Data Distillery Wikibase

Data Distillery Wikibase (datadistillery.wikibase.cloud) is the semantic registry for GKC ontology terms, profile metadata relationships, and multilingual guidance content that must be queryable and collaboratively maintained.

Why This Exists

The runtime and collaboration needs are different:

  • SpiritSafe YAML is optimized for offline execution and deterministic profile consumption.
  • Wikibase is optimized for semantic relationships, multilingual fields, and query-oriented discovery.

The Data Distillery uses a hybrid model where both sides are maintained in sync.

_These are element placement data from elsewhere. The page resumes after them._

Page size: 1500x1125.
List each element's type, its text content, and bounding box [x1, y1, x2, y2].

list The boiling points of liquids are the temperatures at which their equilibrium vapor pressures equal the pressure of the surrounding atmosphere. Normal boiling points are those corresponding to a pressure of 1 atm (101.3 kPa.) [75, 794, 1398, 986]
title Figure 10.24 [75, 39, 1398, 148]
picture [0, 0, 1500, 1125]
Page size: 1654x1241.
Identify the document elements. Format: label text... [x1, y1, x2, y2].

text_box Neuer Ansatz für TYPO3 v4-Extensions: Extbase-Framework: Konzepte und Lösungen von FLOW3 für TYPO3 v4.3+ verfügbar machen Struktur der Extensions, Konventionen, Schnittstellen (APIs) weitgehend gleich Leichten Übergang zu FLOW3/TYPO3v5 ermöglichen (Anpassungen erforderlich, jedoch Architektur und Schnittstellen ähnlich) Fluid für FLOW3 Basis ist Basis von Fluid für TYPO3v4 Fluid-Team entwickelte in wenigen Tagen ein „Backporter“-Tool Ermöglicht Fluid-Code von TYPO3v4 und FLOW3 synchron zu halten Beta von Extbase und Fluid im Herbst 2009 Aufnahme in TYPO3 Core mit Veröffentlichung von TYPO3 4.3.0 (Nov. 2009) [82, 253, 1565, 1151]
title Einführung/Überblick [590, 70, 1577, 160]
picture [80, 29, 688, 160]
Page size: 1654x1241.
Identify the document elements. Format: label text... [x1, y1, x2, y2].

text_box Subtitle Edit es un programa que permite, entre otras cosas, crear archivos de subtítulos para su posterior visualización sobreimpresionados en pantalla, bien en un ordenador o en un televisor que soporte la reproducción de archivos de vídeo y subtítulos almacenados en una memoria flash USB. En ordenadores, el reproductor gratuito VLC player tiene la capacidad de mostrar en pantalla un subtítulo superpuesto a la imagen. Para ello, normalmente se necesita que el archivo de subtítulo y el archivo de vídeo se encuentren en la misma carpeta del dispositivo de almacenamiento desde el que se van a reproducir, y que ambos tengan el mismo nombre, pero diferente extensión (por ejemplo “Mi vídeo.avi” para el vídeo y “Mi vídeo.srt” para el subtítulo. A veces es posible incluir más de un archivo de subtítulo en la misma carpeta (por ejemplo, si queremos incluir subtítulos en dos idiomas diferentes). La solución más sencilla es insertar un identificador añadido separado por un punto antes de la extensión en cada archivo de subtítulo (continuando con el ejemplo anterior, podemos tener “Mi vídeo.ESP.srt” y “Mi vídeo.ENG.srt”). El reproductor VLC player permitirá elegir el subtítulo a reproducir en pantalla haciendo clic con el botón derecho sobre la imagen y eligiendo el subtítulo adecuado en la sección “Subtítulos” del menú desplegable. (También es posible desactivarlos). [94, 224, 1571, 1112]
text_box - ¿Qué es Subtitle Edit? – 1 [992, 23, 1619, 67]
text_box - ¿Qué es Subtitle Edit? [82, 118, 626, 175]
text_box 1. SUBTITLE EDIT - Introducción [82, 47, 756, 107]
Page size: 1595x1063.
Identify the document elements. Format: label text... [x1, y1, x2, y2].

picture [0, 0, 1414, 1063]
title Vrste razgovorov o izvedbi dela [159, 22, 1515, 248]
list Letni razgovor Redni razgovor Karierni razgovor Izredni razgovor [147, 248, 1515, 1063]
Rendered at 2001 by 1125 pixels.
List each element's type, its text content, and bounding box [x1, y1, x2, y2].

Current Architecture Contract

Source-of-Truth Position

  • Profile YAML remains the actionable artifact consumed by runtime code.
  • Wikibase stores semantic linkage and metadata that improve queryability and collaboration.
  • Transformations between Wikibase and SpiritSafe must be lossless and testable.

Foundation Modeling

  • Foundation ontology definitions are represented as machine-readable profiles in gkc/wikibase/foundation_profiles/.
  • gkc wikibase audit validates conformance against those profiles.
  • gkc wikibase init performs creation planning and optional writes for missing foundation terms.

Operational Modes

  • Offline-first operation is a hard requirement.
  • Network access to Data Distillery is an optional enhancement, not a runtime dependency for core profile-driven workflows.
  • SpiritSafe cache and manifest artifacts support deterministic fallback behavior.

Current CLI Behavior

gkc wikibase audit

  • Reads Data Distillery runtime settings from DD_WB_* environment variables.
  • Uses authenticated mode when credentials are valid.
  • Falls back to anonymous session on login failure unless --require-auth is provided.
  • Produces summary output and optional JSON report via --output.

gkc wikibase init

  • Runs an audit pass first and builds create/skip action records.
  • Defaults to dry-run preview mode.
  • Requires explicit --execute to submit writes.
  • Requires authentication; supports environment credentials or --interactive prompt flow.
  • Supports explicit edit summaries and bot marking controls (--summary, --bot).

Shipper API Contract Notes (Data Distillery)

For property creation with wbeditentity, Data Distillery currently requires datatype inside the serialized data JSON payload for new=property requests.

Do not send datatype as only a top-level form parameter for this instance.

This behavior is treated as an instance contract until validated across additional Wikibase targets.

Environment Variables

  • DD_WB_API_URL
  • DD_WB_SPARQL_ENDPOINT
  • DD_WB_USERNAME
  • DD_WB_PASSWORD

Recommended baseline:

export DD_WB_API_URL="https://datadistillery.wikibase.cloud/w/api.php"
export DD_WB_SPARQL_ENDPOINT="https://datadistillery.wikibase.cloud/query/sparql"
export DD_WB_USERNAME="your_dd_username"
export DD_WB_PASSWORD="your_dd_password"

Troubleshooting

  • Auth group mismatch: if credentials authenticate but write requests fail, verify Data Distillery account permissions include edit rights.
  • Write summary missing: shipper write operations and init flows require a non-empty summary.
  • Property create datatype error: ensure datatype is embedded in the data payload JSON for property creation.